Seven months into the Epic rollout, Huszar decided to leave the hospital a second time. He has not retired, though. He now practices out of a small office near Perkins Medical Supply, along with his favorite staff members who followed him.

“Basically, they forced on us an unworkable EHR system. EHR is a bad idea anyway. All the EHRs on the market are billing oriented, not patient oriented,” Huszar said.

“They check on how much time I spend with the patient, they check on how many characters I type, they check on every little step and they put more and more rules in it, so we see less and less patients.

“On the other hand, Cleveland Clinic comes in and they want to make money and they want you to see more and more patients. Somewhere this paradigm is not going to work.”

In addition to being a stress bomb, the Epic launch is also expensive; Cleveland Clinic Indian River’s switch will cost more than $15 million.

Another $2 million was spent on upgrades for the hospital to be able to handle the new system.

Patient care was the original motivation for EHR, which only became ubiquitous over the past 15 years. The systems were intended to give patients access to their charts, no matter where they went. But that notion quickly ran into a wall called interoperability.

Today, two key entities on Indian River’s outpatient side still don’t have Epic – Vero Radiology and the doctors at the recently acquired Primary Care of the Treasure Coast.

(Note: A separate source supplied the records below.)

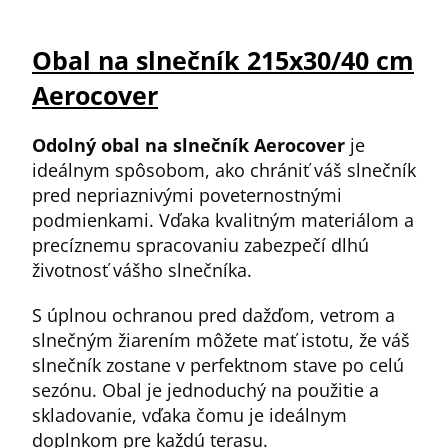
Obal na slnečník 215x30/40 cm
Aerocover
Odolný obal na slnečník Aerocover
je
ideálnym spôsobom, ako chrániť váš slnečník
pred nepriaznivými poveternostnými
podmienkami. Vďaka kvalitným materiálom a
precíznemu spracovaniu zabezpečí dlhú
životnosť vášho slnečníka.
S úplnou ochranou pred dažďom, vetrom a
slnečným žiarením môžete mať istotu, že váš
slnečník zostane v perfektnom stave po celú
sezónu. Obal je jednoduchý na použitie a
skladovanie, vďaka čomu je ideálnym
doplnkom pre každú terasu.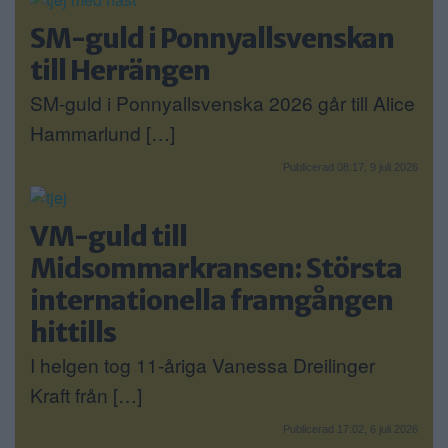
SM-guld i Ponnyallsvenskan
till Herrängen
SM-guld i Ponnyallsvenska 2026 går till Alice
Hammarlund […]
Publicerad 08:17, 9 juli 2026
VM-guld till
Midsommarkransen: Största
internationella framgången
hittills
I helgen tog 11-åriga Vanessa Dreilinger
Kraft från […]
Publicerad 17:02, 6 juli 2026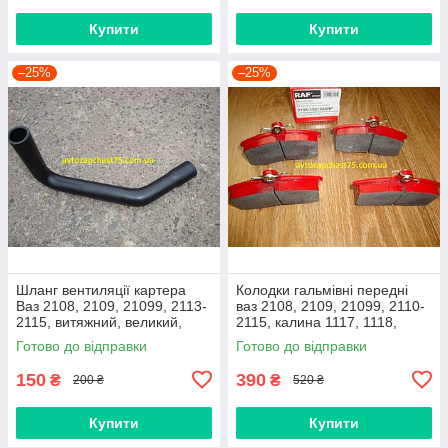
Купити
Купити
–25%
–25%
Шланг вентиляції картера
Колодки гальмівні передні
Ваз 2108, 2109, 21099, 2113-
ваз 2108, 2109, 21099, 2110-
2115, витяжний, великий,
2115, калина 1117, 1118,
нижній
1119, приора 2170 (Raf,
Готово до відправки
Готово до відправки
Латвія)
150
390
₴
₴
200 ₴
520 ₴
Купити
Купити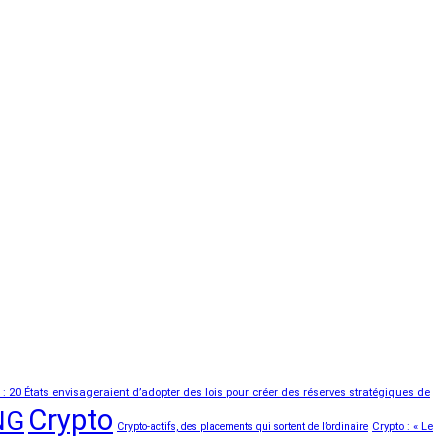
n : 20 États envisageraient d’adopter des lois pour créer des réserves stratégiques de
Crypto
NG
Crypto-actifs, des placements qui sortent de l’ordinaire
Crypto : « Le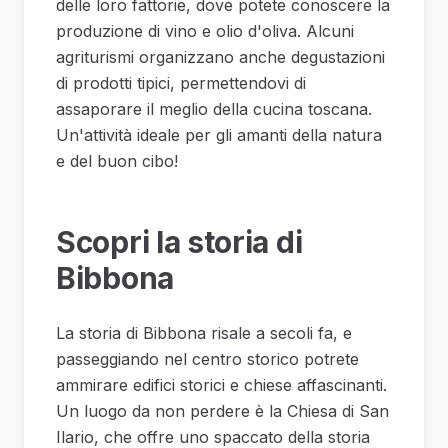
delle loro fattorie, dove potete conoscere la
produzione di vino e olio d'oliva. Alcuni
agriturismi organizzano anche degustazioni
di prodotti tipici, permettendovi di
assaporare il meglio della cucina toscana.
Un'attività ideale per gli amanti della natura
e del buon cibo!
Scopri la storia di
Bibbona
La storia di Bibbona risale a secoli fa, e
passeggiando nel centro storico potrete
ammirare edifici storici e chiese affascinanti.
Un luogo da non perdere è la Chiesa di San
Ilario, che offre uno spaccato della storia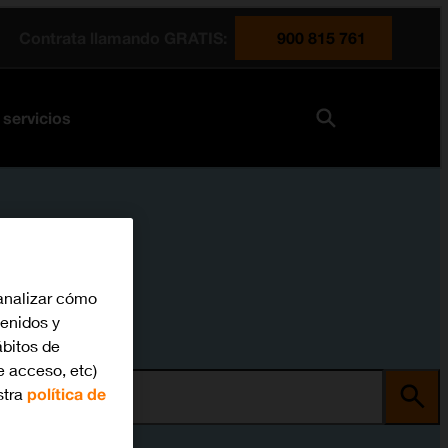
Contrata llamando GRATIS:
900 815 761
 servicios
analizar cómo
tenidos y
bitos de
e acceso, etc)
stra
política de
ma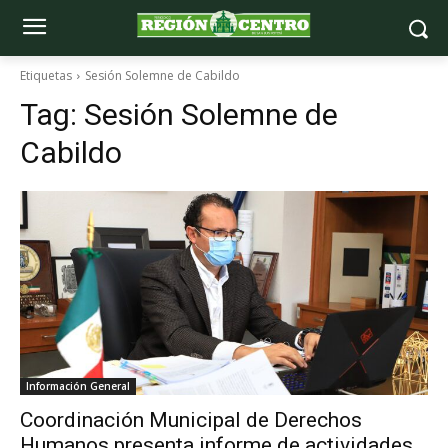
Etiquetas
Sesión Solemne de Cabildo
Tag:
Sesión Solemne de
Cabildo
Información General
Coordinación Municipal de Derechos
Humanos presenta informe de actividades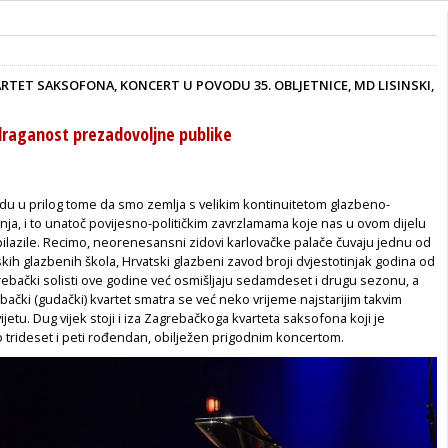
RTET SAKSOFONA, KONCERT U POVODU 35. OBLJETNICE, MD LISINSKI,
draganost prezadovoljne publike
a
idu u prilog tome da smo zemlja s velikim kontinuitetom glazbeno-
nja, i to unatoč povijesno-političkim zavrzlamama koje nas u ovom dijelu
ilazile. Recimo, neorenesansni zidovi karlovačke palače čuvaju jednu od
skih glazbenih škola, Hrvatski glazbeni zavod broji dvjestotinjak godina od
rebački solisti ove godine već osmišljaju sedamdeset i drugu sezonu, a
bački (gudački) kvartet smatra se već neko vrijeme najstarijim takvim
etu. Dug vijek stoji i iza Zagrebačkoga kvarteta saksofona koji je
trideset i peti rođendan, obilježen prigodnim koncertom.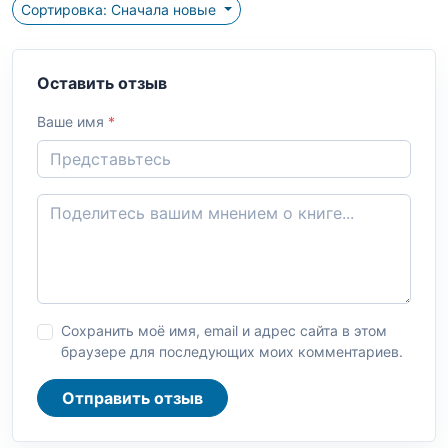
Сортировка: Сначала новые
Оставить отзыв
Ваше имя
*
Сохранить моё имя, email и адрес сайта в этом
браузере для последующих моих комментариев.
Отправить отзыв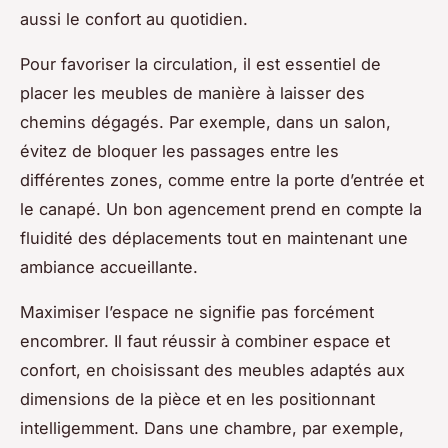
aussi le confort au quotidien.
Pour favoriser la circulation, il est essentiel de
placer les meubles de manière à laisser des
chemins dégagés. Par exemple, dans un salon,
évitez de bloquer les passages entre les
différentes zones, comme entre la porte d’entrée et
le canapé. Un bon agencement prend en compte la
fluidité des déplacements tout en maintenant une
ambiance accueillante.
Maximiser l’espace ne signifie pas forcément
encombrer. Il faut réussir à combiner espace et
confort, en choisissant des meubles adaptés aux
dimensions de la pièce et en les positionnant
intelligemment. Dans une chambre, par exemple,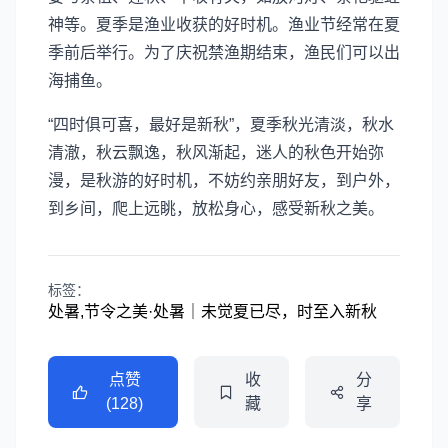
神等。夏季是渔业收获的好时机。渔业节经常在夏
季前后举行。为了庆祝禁渔期结束，渔民们可以出
海捕鱼。
“四时俱可喜，最好是新秋”，夏季秋光清淡，秋水
清澈，秋云飘逸，秋风渐起，迷人的秋色开始弥
漫，是秋游的好时机，不妨约亲朋好友，到户外，
到乡间，爬上远眺，放松身心，感受新秋之美。
标签：
处暑,节令之美·处暑｜未觉夏已尽，时至入新秋
点赞
收
分
(128)
藏
享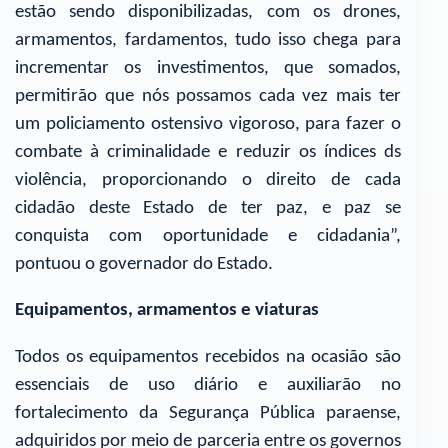
estão sendo disponibilizadas, com os drones,
armamentos, fardamentos, tudo isso chega para
incrementar os investimentos, que somados,
permitirão que nós possamos cada vez mais ter
um policiamento ostensivo vigoroso, para fazer o
combate à criminalidade e reduzir os índices ds
violência, proporcionando o direito de cada
cidadão deste Estado de ter paz, e paz se
conquista com oportunidade e cidadania”,
pontuou o governador do Estado.
Equipamentos, armamentos e viaturas
Todos os equipamentos recebidos na ocasião são
essenciais de uso diário e auxiliarão no
fortalecimento da Segurança Pública paraense,
adquiridos por meio de parceria entre os governos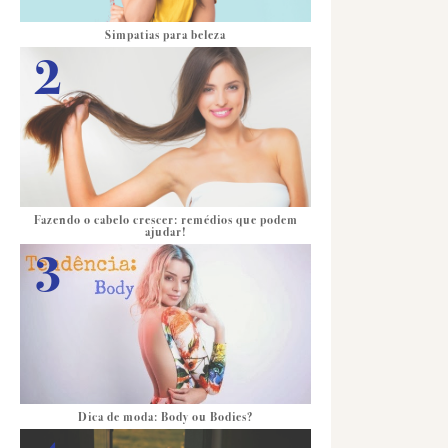
Simpatias para beleza
Fazendo o cabelo crescer: remédios que podem
ajudar!
Dica de moda: Body ou Bodies?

Both are scheduled to get Epic sometime next year. In the meantime, interoperability issues may have had something to do with why a patient was turned away last week after an appointment for a CT scan set up by a Cleveland Clinic doctor’s office never made it to Vero Radiology’s books.

Another patient, Barry Anshell, was referred to a Cleveland Clinic cardiologist by a Cleveland Clinic doctor, part of the former Primary Care of the Treasure Coast group. The referral was sent to the cardiologist on May 21.

“They never called, nor did they return my call and message,” said Anshell. Eight days later, on May 29, Anshell had a heart attack. Doctors found a 99 percent blockage of the right coronary artery and put in a stent.

Anshell is recovering. But his case may not be unique. Recently, as he was leaving the cardiologist’s office after a checkup, Anshell was told staff had to go through 1,000 phone messages backed up since January in order to get current.

“No one is addressing the question of how many people die during a transition (of EHR software) due to not being able to see their physician,” said Huszar. “How will the internist account for the fatigue caused by overwork? How many medical errors will she make?

“The majority of physicians hate their EHR and we are totally ignoring them and we are forcing a system on them that is clearly harmful to patient care on many levels.”